Here Manticore founds 7 test cases, which correspond to:

Transaction 0 Transaction 1 Transaction 2 Result
test_00000000.tx Contract creation f(!=65) f(!=65) STOP
test_00000001.tx Contract creation fallback function REVERT
test_00000002.tx Contract creation RETURN
test_00000003.tx Contract creation f(65) REVERT
test_00000004.tx Contract creation f(!=65) STOP
test_00000005.tx Contract creation f(!=65) f(65) REVERT
test_00000006.tx Contract creation f(!=65) fallback function REVERT

Exploration summary f(!=65) denotes f called with any value different than 65. As you can notice, Manticore generates an unique test case for every successful or reverted transaction.

Manipulate a smart contract through the API

To explore the code further, let's assume that the documentation of f() states that the function is never called with a == 65, so any bug with a == 65 is not a real bug. We'll now use Manticore API to know if a constraint is still feasible.
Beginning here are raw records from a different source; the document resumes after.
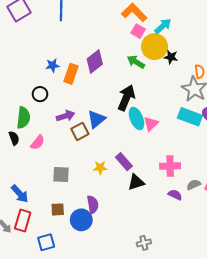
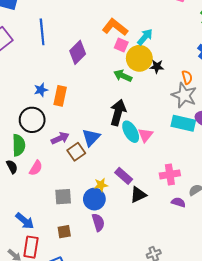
purple diamond: (95, 62) -> (78, 52), moved
black circle: (40, 94) -> (32, 120), size x1.6
blue circle: (81, 220) -> (94, 199), moved

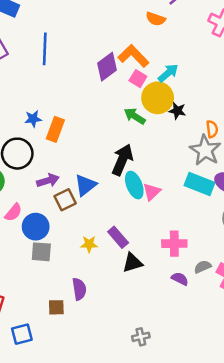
purple diamond: (78, 52) -> (107, 67), moved
blue circle: (94, 199) -> (36, 227), moved
brown square: (64, 232) -> (56, 307), moved

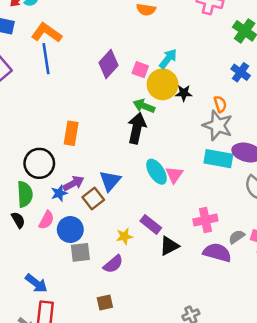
orange L-shape: (133, 56) -> (46, 33), moved
blue star: (33, 119) -> (59, 193), moved
black arrow: (122, 160) -> (137, 128), moved
purple semicircle: (180, 279) -> (217, 252), size x1.6
purple semicircle: (79, 289) -> (113, 264), moved, turned 70

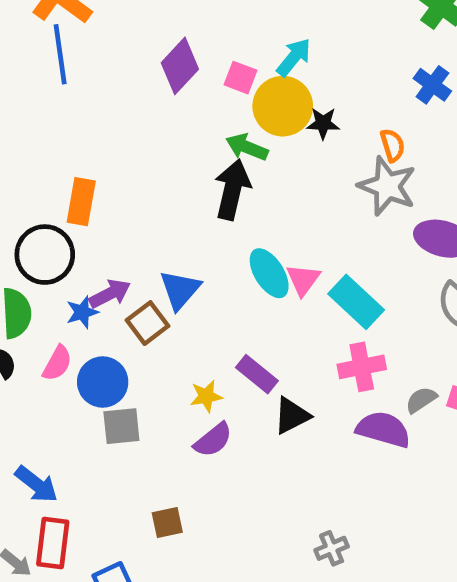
orange rectangle: (71, 133) -> (81, 202), moved
cyan rectangle: (218, 159) -> (356, 302), moved, turned 32
purple semicircle: (113, 264) -> (213, 440), moved

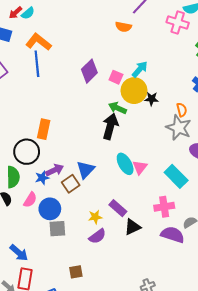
cyan rectangle: (356, 302) -> (176, 176), moved

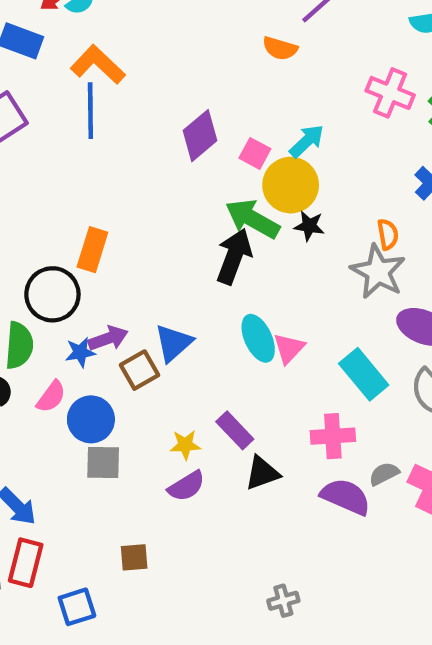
pink cross: (178, 22) -> (390, 93), moved
black star: (151, 99) -> (309, 226), moved
green arrow: (117, 108) -> (252, 219), size x1.4

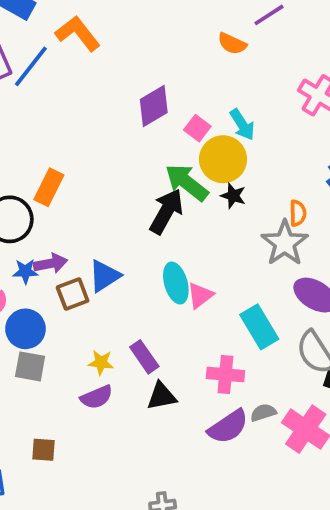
blue line: (90, 111) -> (31, 66), moved, turned 30
cyan arrow: (307, 141) -> (242, 125), turned 92
purple semicircle: (346, 497) -> (228, 427), turned 114

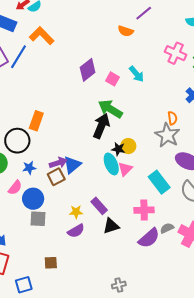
yellow circle: (223, 159) -> (128, 146), moved, size x0.6
black star: (233, 196) -> (118, 149), moved
purple arrow: (50, 263) -> (58, 163), moved

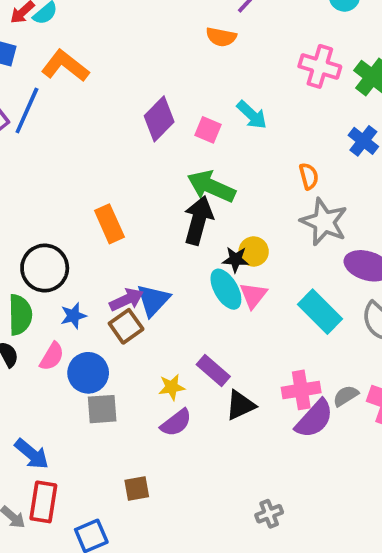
orange semicircle: (172, 118) -> (309, 176), moved
orange rectangle: (36, 121) -> (109, 224), moved, turned -36
pink cross: (144, 210) -> (301, 390), moved

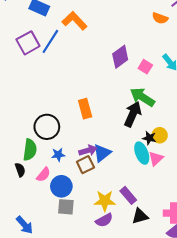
yellow star: (172, 387) -> (105, 201), size x1.5

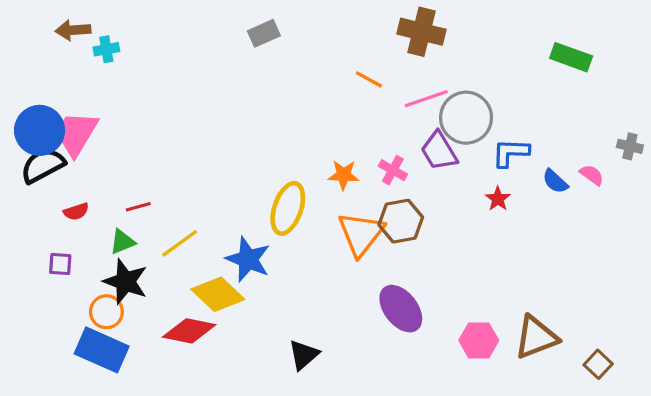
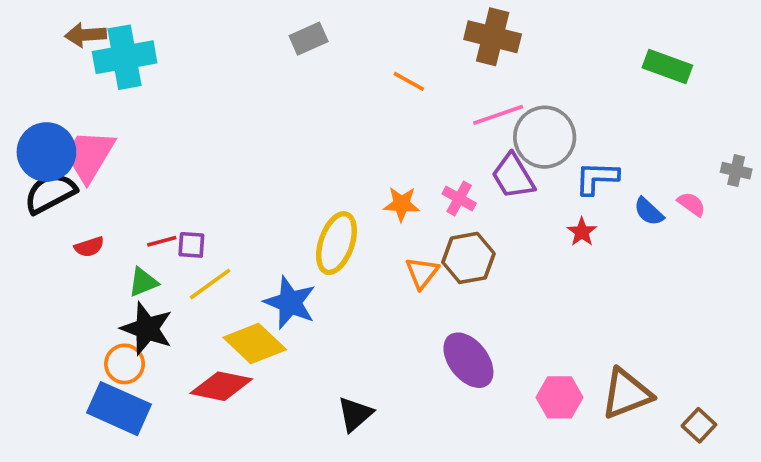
cyan cross: (106, 49) -> (125, 57), size x2.0
orange line: (369, 79) -> (409, 81), moved
orange triangle: (361, 234) -> (422, 273), size x0.6
purple square: (60, 264) -> (191, 245), moved

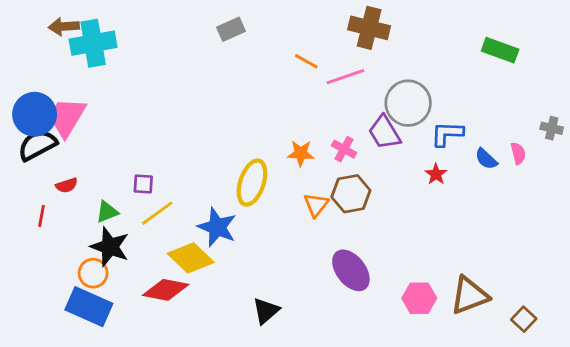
pink line: (498, 115) -> (345, 77), moved
pink semicircle: (692, 204) -> (518, 153), turned 40
red line: (162, 241) -> (42, 216), moved, turned -65

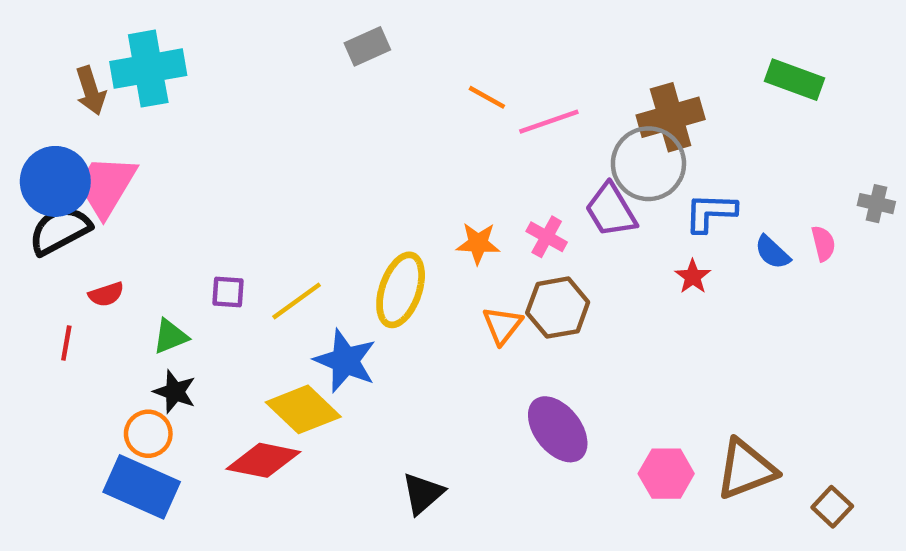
brown arrow: (64, 26) -> (91, 91), moved, turned -104
brown cross: (369, 28) -> (671, 117), moved, turned -30
yellow line: (157, 213) -> (297, 301), moved
black star: (110, 247) -> (175, 392), size x0.7

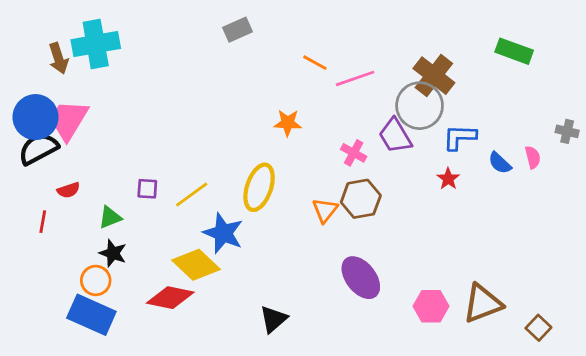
brown cross: (671, 117) -> (434, 76), turned -36
orange star: (478, 243) -> (288, 123), moved

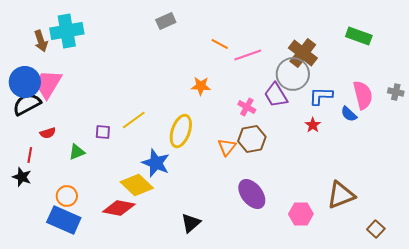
pink semicircle: (533, 157) -> (363, 95), moved, size x1.8
yellow line: (192, 194) -> (134, 120), moved
black star: (113, 253) -> (22, 177), moved
brown triangle: (483, 303) -> (341, 195), moved

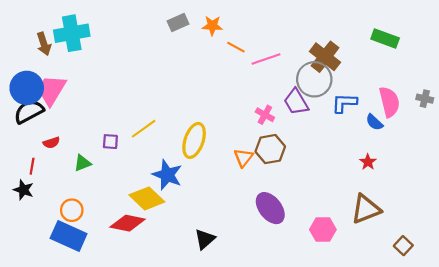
orange star: (201, 86) -> (212, 26), moved
red star: (313, 125) -> (368, 162), moved

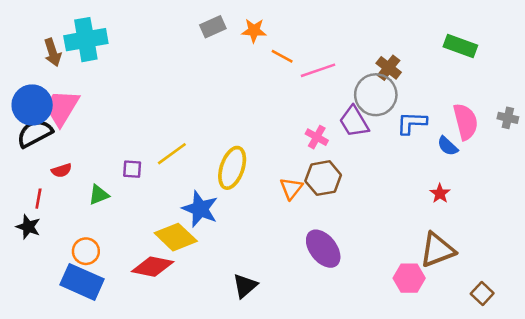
brown cross: (325, 57) -> (389, 68), size x0.7
pink hexagon: (323, 230) -> (409, 278), moved

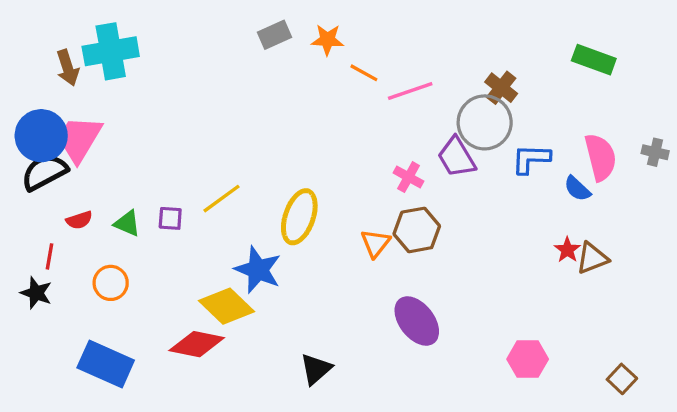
green triangle: (99, 195) -> (127, 223), moved, turned 45
brown triangle: (437, 250) -> (592, 258), moved, size x0.7
orange circle: (86, 251) -> (111, 283), moved

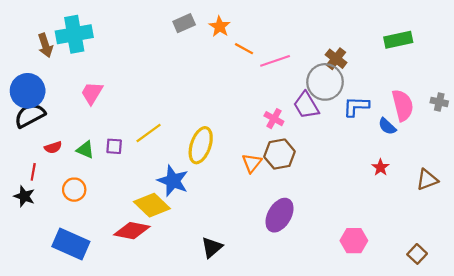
orange star: (327, 40) -> (220, 26), turned 30
green rectangle: (594, 60) -> (398, 40), turned -32
pink trapezoid: (79, 139) -> (92, 93), moved, size x0.7
brown triangle: (592, 258) -> (427, 180), moved
purple ellipse: (417, 321) -> (279, 215), turned 68

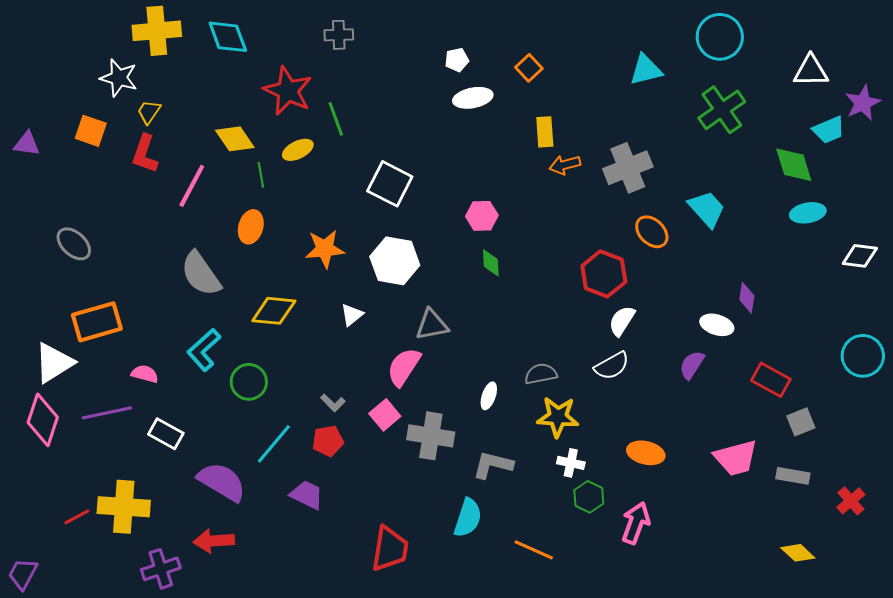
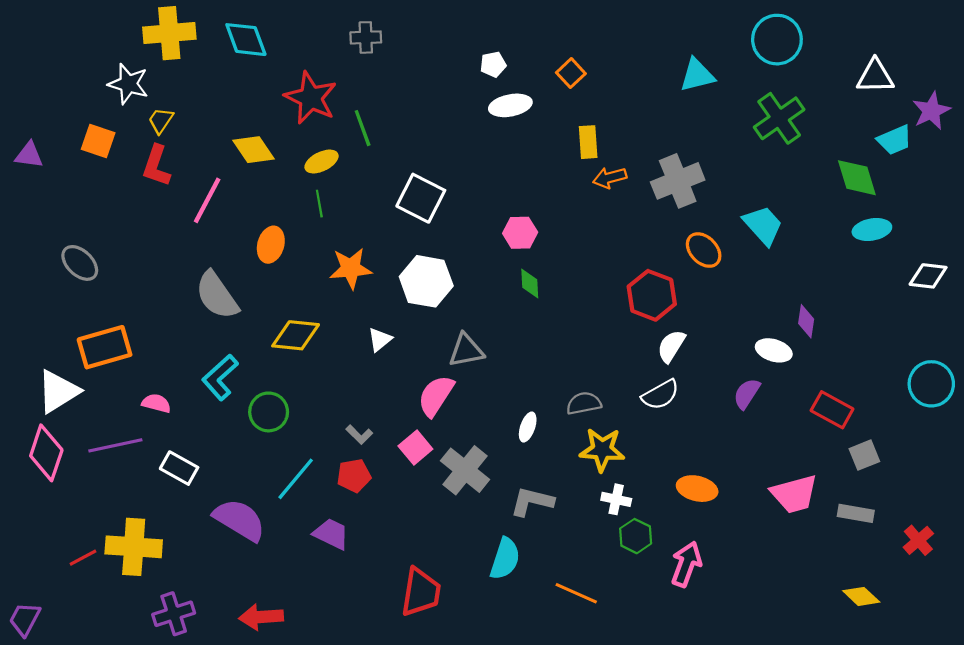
green line: (261, 175) -> (319, 204), moved
gray cross: (431, 436) -> (465, 470), turned 30
red arrow: (214, 541) -> (261, 617), moved

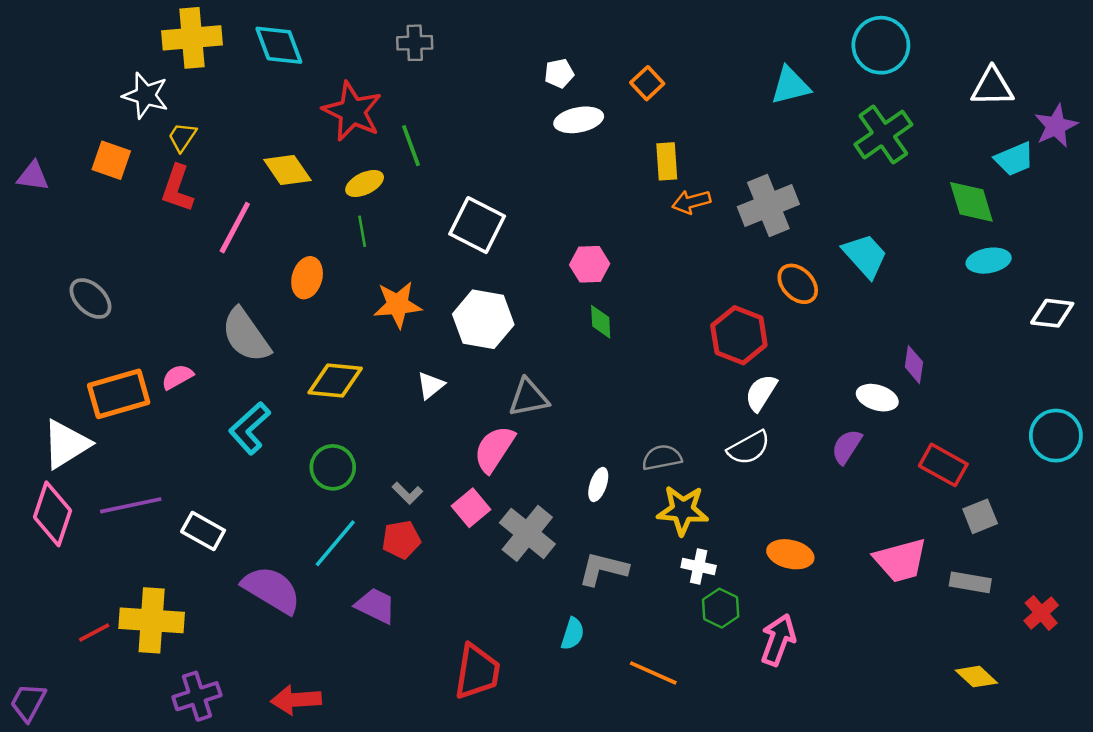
pink semicircle: (156, 403) -> (177, 377), moved, turned -44
green circle: (269, 412) -> (333, 467), moved
cyan semicircle: (505, 559) -> (573, 634), size x0.7

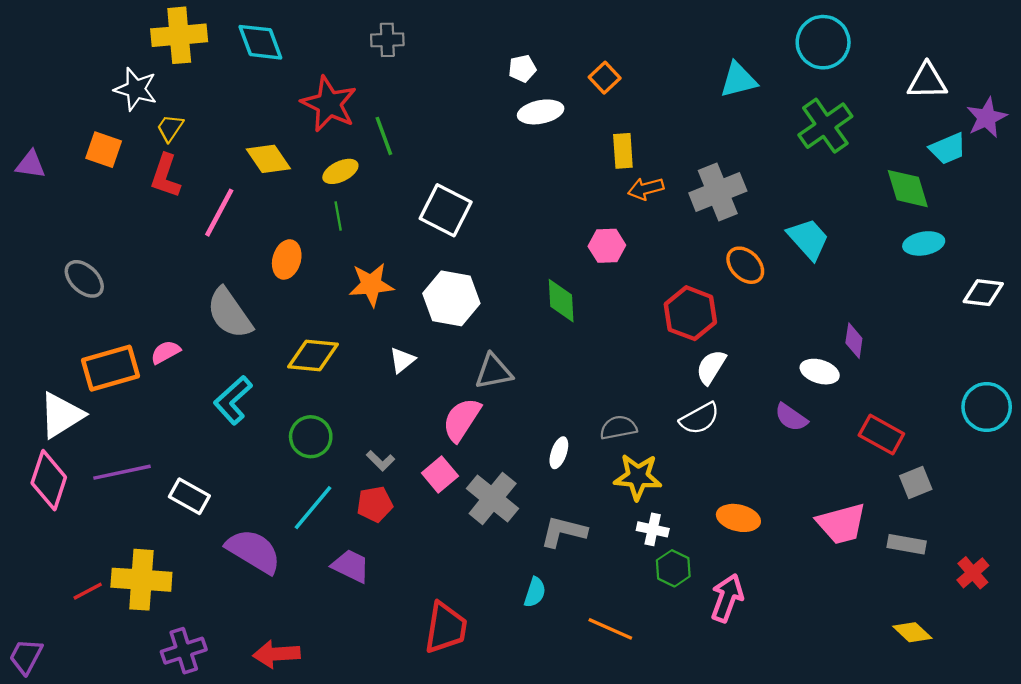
pink hexagon: (590, 264) -> (607, 246), moved
green diamond: (601, 322) -> (561, 301), size x1.4
purple semicircle: (847, 447) -> (791, 417), turned -88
For example, the following will constraint symbolic_value to be different from 65 and check if the state is still feasible. Use state.constrain(constraint) to add a constraint to a specific state It can be used to constrain the state after its exploration to check some property on it.

from manticore.ethereum import ManticoreEVM
from manticore.core.smtlib.solver import Z3Solver

solver = Z3Solver.instance()

m = ManticoreEVM()

with open("example.sol") as f:
    source_code = f.read()

user_account = m.create_account(balance=1*10**18)
contract_account = m.solidity_create_contract(source_code, owner=user_account)

symbolic_var = m.make_symbolic_value()
contract_account.f(symbolic_var)

no_bug_found = True

## Check if an execution ends with a REVERT or INVALID
for state in m.terminated_states:
    last_tx = state.platform.transactions[-1]
    if last_tx.result in ['REVERT', 'INVALID']:
        # we do not consider the path were a == 65
        condition = symbolic_var != 65
        if m.generate_testcase(state, name="BugFound", only_if=condition):
            print(f'Bug found, results are in {m.workspace}')
            no_bug_found = False

if no_bug_found:
    print(f'No bug found')
    

Conclusion

Doing code analysis is boring, annoying and not really rewarding - I mean, at most, you'll find a bug. But, if you have decided to workin the blockchain space, this should be a mandatory step in your software development life cycle (SDLC).